Overview
Validation is an important stage in aji’s review process because it takes your Definition—which was refined using a small dataset during Calibration—and tests its accuracy on a larger random set of documents from your dataset. While this step is optional and you can move from a Calibration Review directly to a GenAI or Hybrid GenAI Review, Validation can help you see how your Definition performs against a large number of documents for quality assurance purposes.
Note
In Reveal, there is no explicit “Validation” modal to fill that validates your dataset. Instead, you will perform a Calibration Review on a sample set of random documents.
Validation is performed by following the below steps:
Create Your Random Set – Create a sample set of random documents, sourced from your whole target data population.
Start a Calibration Review – Execute a Calibration Review on your random set.
Review Your Random Set – Code all of the documents in your random set.
Apply Validation Findings – View your Validation results and determine next steps.
I. Create Your Random Set
Important
When sampling documents using the below instructions from your target data population, keep in mind that Reveal may pick up documents that have already been rated through a previous Calibration Review.
In the Review Grid, find your work folder that contains your target data population (described in our aji Environment and Data Requirements article).
Click the work folder to create a new pill in the search bar.

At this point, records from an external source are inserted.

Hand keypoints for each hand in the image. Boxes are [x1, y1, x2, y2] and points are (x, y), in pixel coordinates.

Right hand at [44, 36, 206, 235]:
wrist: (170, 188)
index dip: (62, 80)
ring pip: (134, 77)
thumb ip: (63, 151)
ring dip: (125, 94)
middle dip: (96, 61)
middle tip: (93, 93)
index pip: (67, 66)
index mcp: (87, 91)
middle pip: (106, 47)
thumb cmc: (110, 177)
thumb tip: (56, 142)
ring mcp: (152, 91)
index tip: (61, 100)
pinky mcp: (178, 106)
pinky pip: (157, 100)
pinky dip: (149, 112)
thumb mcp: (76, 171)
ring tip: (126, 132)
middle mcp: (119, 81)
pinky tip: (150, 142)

Click Sample in the Review Grid toolbar, and fill out the modal as described in Create a Sample Document Set.
Copy the samples into a folder, and give that work folder a name that makes sense to you and can be easily referenced later.
Note
Larger random sets will provide more accurate results against your target data population.
II. Start a Calibration Review
Fill out the Create Calibration Review modal to start a new Calibration Review. Instructions on this modal can be found in our Calibrate aji article.

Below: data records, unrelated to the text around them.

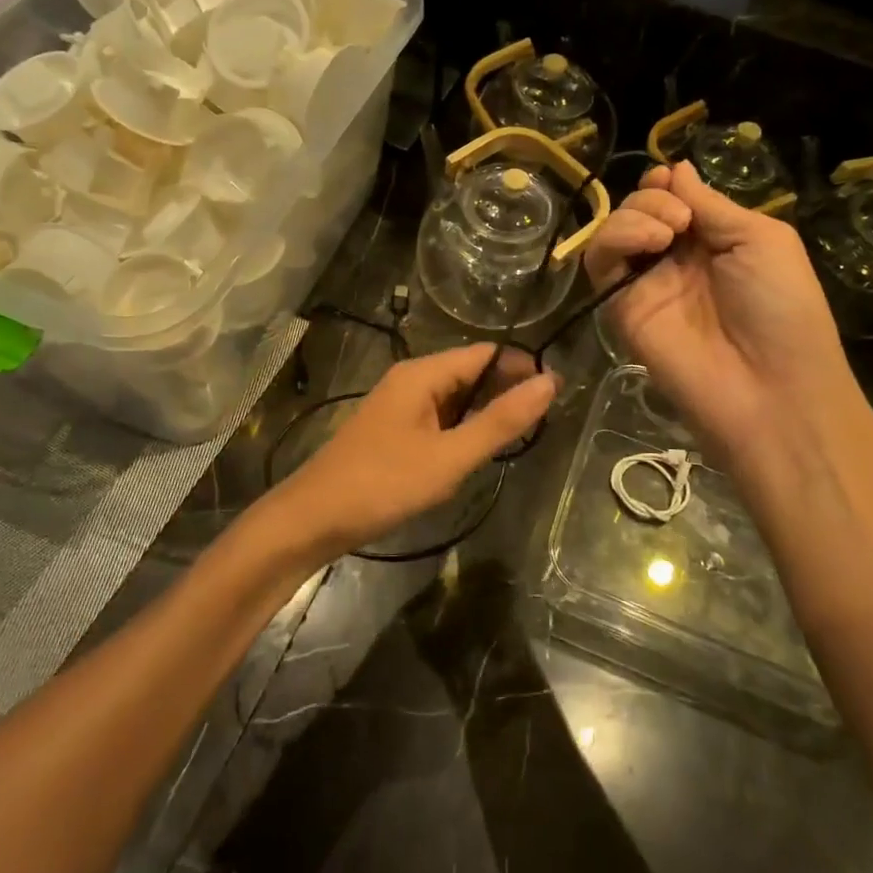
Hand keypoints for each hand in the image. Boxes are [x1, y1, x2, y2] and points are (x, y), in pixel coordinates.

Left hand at [273, 345, 557, 560]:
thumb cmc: (384, 484)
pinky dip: (463, 427)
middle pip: (471, 372)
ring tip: (521, 436)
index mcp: (423, 374)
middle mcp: (411, 380)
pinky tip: (478, 450)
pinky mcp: (393, 430)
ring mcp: (399, 405)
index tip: (558, 391)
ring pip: (455, 397)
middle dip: (507, 389)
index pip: (486, 354)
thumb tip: (550, 382)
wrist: (314, 518)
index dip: (523, 367)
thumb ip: (500, 421)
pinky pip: (439, 417)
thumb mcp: (450, 457)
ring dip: (486, 411)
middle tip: (545, 420)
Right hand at [584, 161, 855, 463]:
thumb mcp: (762, 239)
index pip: (672, 200)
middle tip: (680, 219)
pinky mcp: (619, 307)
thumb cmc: (783, 308)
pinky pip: (600, 261)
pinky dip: (615, 238)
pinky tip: (649, 242)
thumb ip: (712, 204)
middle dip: (653, 198)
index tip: (670, 180)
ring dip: (635, 214)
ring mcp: (644, 284)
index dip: (666, 184)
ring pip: (614, 230)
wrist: (769, 388)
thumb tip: (676, 168)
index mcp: (712, 241)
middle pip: (639, 209)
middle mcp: (674, 260)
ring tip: (667, 232)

When selecting Documents to Review, make sure to choose Create a New Document Selection, then find your random set work folder.
III. Review Your Random Set
In the Review Grid, find your random set work folder.
Code all of the documents in your random set.
Make sure you’re using the right AI Tag associated with your Calibration Review, which can be found in the Calibration Results tab (see Calibrate aji for more information).
IV. Apply Validation Findings
Using the Calibration Review data visualizations, interpret your Validation results. The Calibration Review data visualizations are discussed in detail in our Calibrate aji article.
Pay close attention to the Evaluation pane, which contains the Agreement Rate and true / false agreement outcomes.
You can also calculate Precision, Recall, and F1 for more insight into your Validation results.
Decide next steps.
If you are happy with your Agreement Rate, proceed to either running a GenAI Review or Hybrid GenAI Review.
If you think your Agreement Rate can be improved, return to the Define stage, then:
Edit your Definition.
Perform Calibration Reviews until you reach an optimal Agreement Rate.
Validate your Definition (optional).